▶ _Exercise_: In exact form, please repeat the records from their opening line down to the line with "французов. Нам эта выпечка полюбилась", including that line.

Stored data entries
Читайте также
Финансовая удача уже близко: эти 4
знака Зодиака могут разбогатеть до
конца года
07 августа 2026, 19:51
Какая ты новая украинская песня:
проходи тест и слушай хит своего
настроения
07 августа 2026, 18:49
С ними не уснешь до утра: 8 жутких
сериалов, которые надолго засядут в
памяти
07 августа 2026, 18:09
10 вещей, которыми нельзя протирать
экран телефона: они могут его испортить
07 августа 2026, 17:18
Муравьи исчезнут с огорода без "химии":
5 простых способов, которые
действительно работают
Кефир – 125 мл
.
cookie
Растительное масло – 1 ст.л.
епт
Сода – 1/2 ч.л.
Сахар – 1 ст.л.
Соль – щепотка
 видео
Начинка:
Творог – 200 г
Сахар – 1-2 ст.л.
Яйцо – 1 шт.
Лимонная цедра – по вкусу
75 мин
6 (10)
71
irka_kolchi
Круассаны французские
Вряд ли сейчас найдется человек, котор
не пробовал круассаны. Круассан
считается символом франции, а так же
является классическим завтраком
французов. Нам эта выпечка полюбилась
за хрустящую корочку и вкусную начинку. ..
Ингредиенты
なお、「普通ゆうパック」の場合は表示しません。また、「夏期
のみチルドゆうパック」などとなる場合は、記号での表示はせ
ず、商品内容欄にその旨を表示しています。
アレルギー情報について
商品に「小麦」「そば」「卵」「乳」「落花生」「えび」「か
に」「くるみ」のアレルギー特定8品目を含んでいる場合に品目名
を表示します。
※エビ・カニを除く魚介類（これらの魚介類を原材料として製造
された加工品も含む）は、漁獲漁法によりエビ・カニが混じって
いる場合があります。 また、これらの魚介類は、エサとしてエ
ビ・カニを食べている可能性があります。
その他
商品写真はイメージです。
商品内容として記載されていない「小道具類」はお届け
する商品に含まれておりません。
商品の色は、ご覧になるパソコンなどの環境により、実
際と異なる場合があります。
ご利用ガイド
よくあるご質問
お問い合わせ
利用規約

▶ _Response to this task_:
Читайте также
Финансовая удача уже близко: эти 4
знака Зодиака могут разбогатеть до
конца года
07 августа 2026, 19:51
Какая ты новая украинская песня:
проходи тест и слушай хит своего
настроения
07 августа 2026, 18:49
С ними не уснешь до утра: 8 жутких
сериалов, которые надолго засядут в
памяти
07 августа 2026, 18:09
10 вещей, которыми нельзя протирать
экран телефона: они могут его испортить
07 августа 2026, 17:18
Муравьи исчезнут с огорода без "химии":
5 простых способов, которые
действительно работают
Кефир – 125 мл
.
cookie
Растительное масло – 1 ст.л.
епт
Сода – 1/2 ч.л.
Сахар – 1 ст.л.
Соль – щепотка
 видео
Начинка:
Творог – 200 г
Сахар – 1-2 ст.л.
Яйцо – 1 шт.
Лимонная цедра – по вкусу
75 мин
6 (10)
71
irka_kolchi
Круассаны французские
Вряд ли сейчас найдется человек, котор
не пробовал круассаны. Круассан
считается символом франции, а так же
является классическим завтраком
французов. Нам эта выпечка полюбилась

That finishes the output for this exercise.